▶ **EXTRACTED ENTRIES**:

● ● ● ● ●

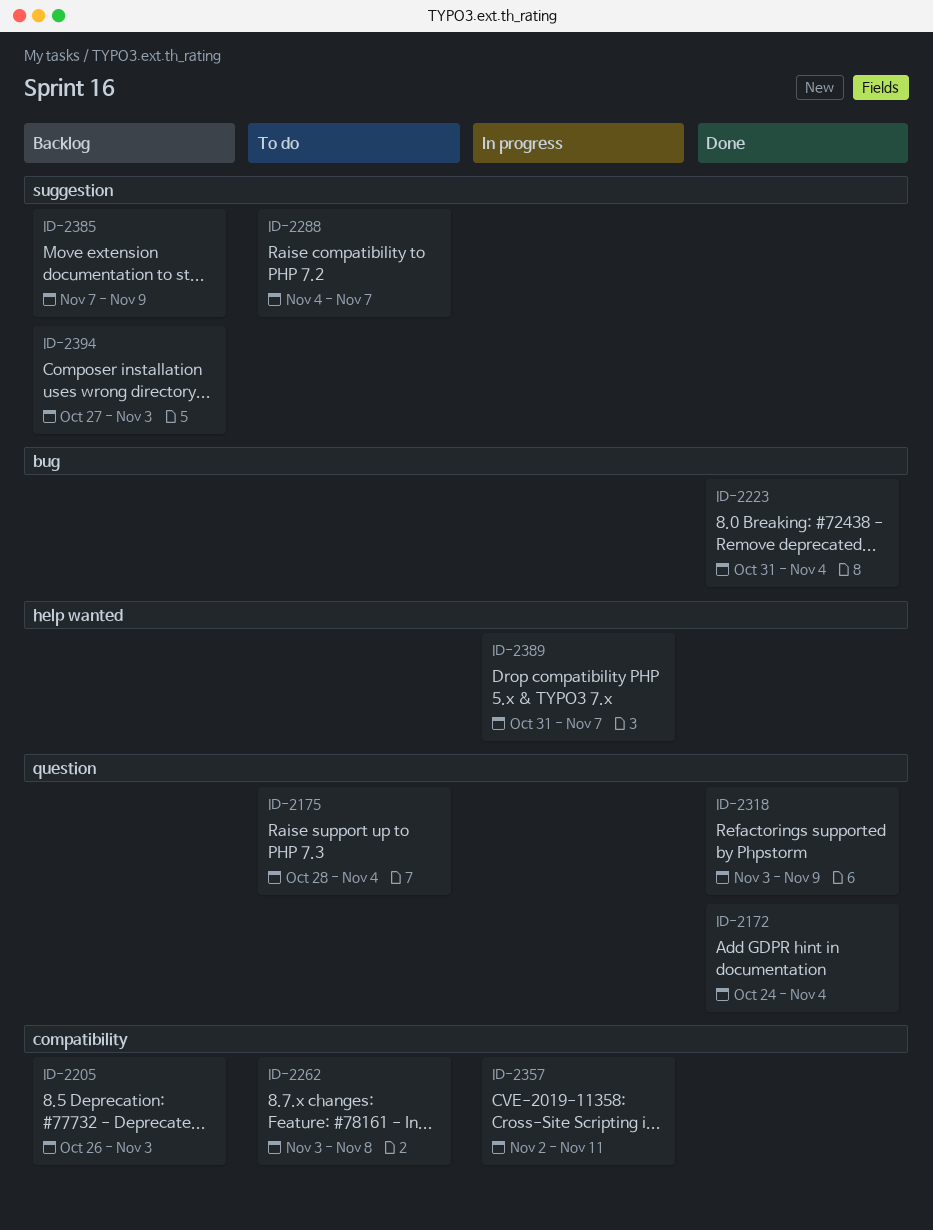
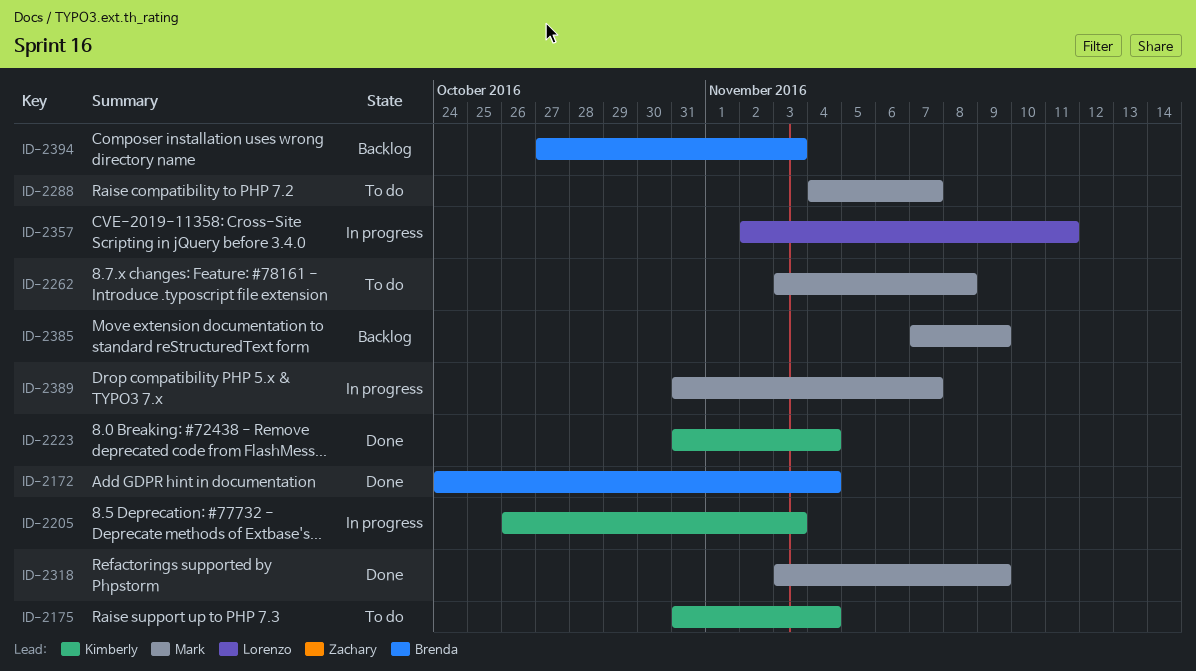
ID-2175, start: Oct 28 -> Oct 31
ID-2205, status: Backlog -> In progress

● ● ● ● ●

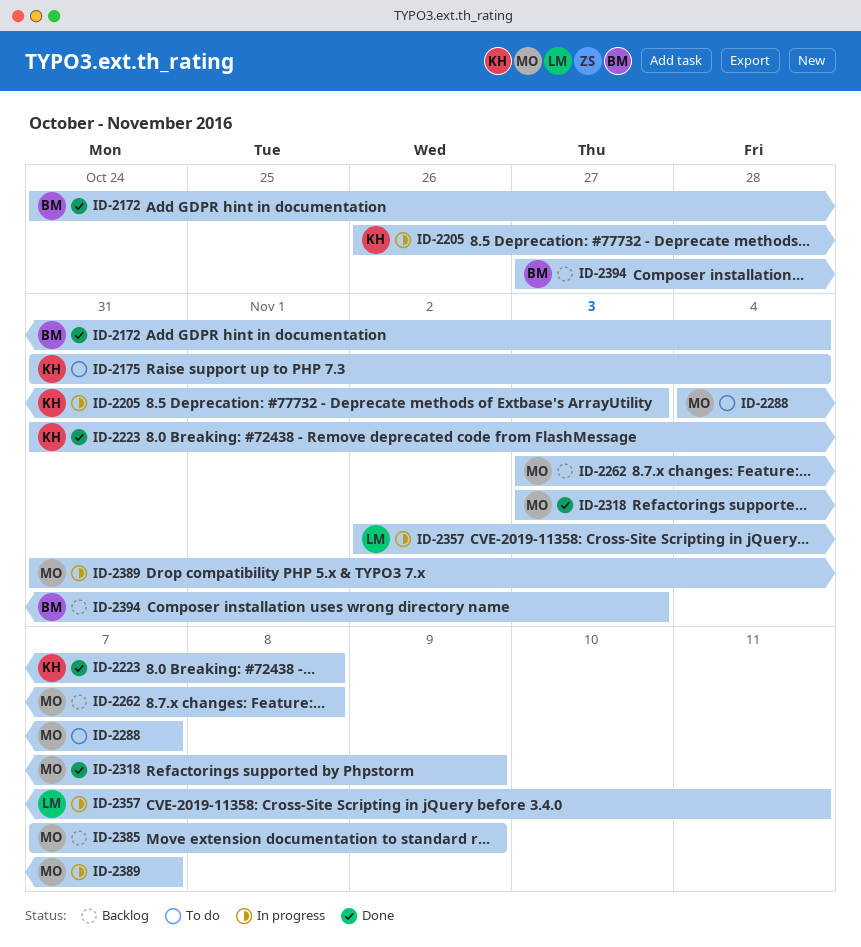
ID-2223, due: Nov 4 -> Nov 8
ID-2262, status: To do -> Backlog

● ● ● ● ●

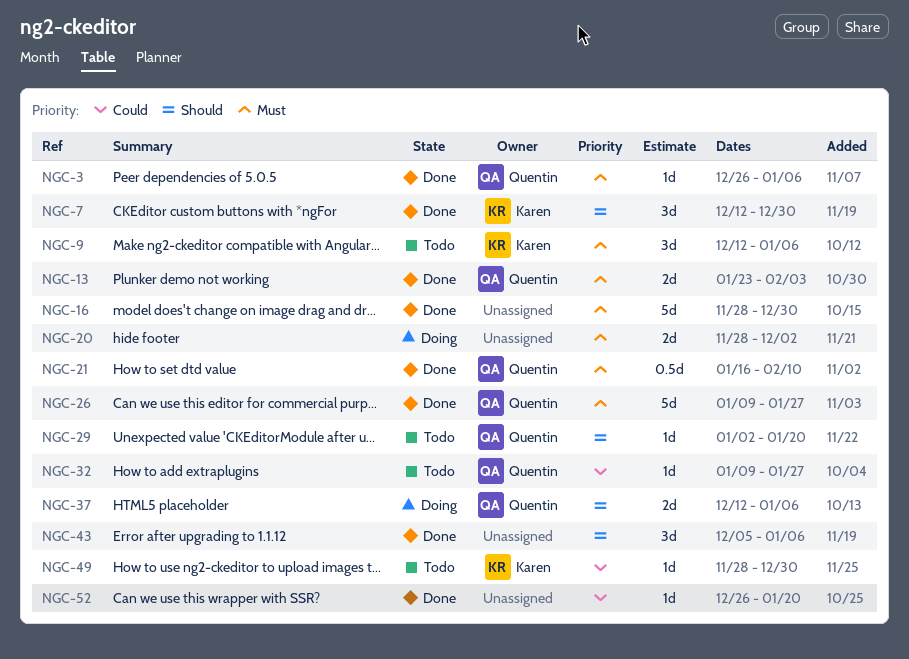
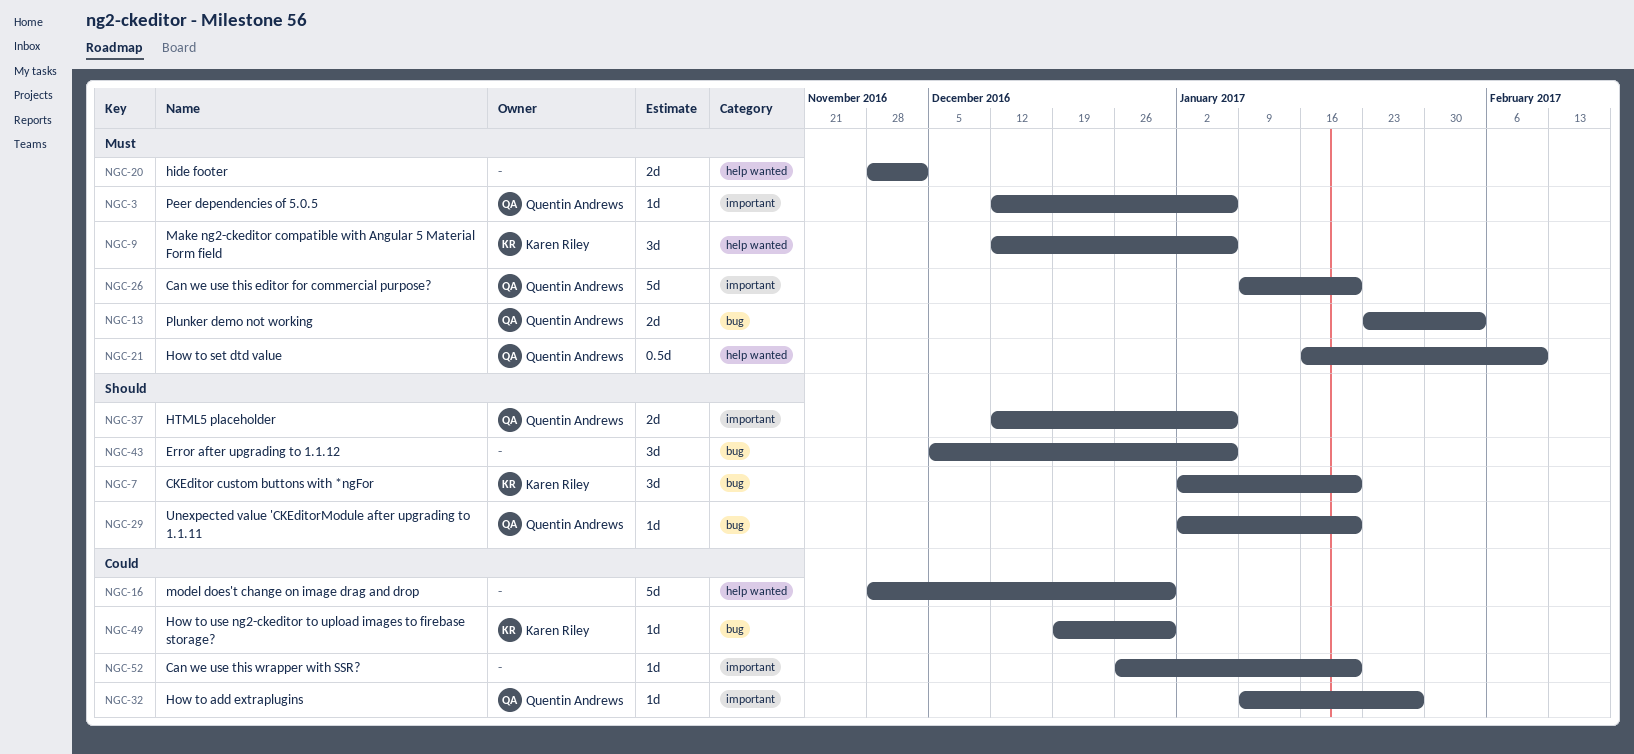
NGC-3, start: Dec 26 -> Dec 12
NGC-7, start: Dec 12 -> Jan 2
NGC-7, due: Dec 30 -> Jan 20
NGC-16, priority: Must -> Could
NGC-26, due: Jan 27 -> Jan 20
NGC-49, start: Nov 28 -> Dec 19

● ● ● ● ●

▶ **WHAT IS EXPECTED**:
Using the records above, write out exactly the lines between the one holding "ID-2175, start: Oct 28 -> Oct 31" and the one holding "ID-2205, status: Backlog -> In progress", inclusive; leave everything else out.

▶ **WRITTEN REPLY**:
ID-2175, start: Oct 28 -> Oct 31
ID-2205, status: Backlog -> In progress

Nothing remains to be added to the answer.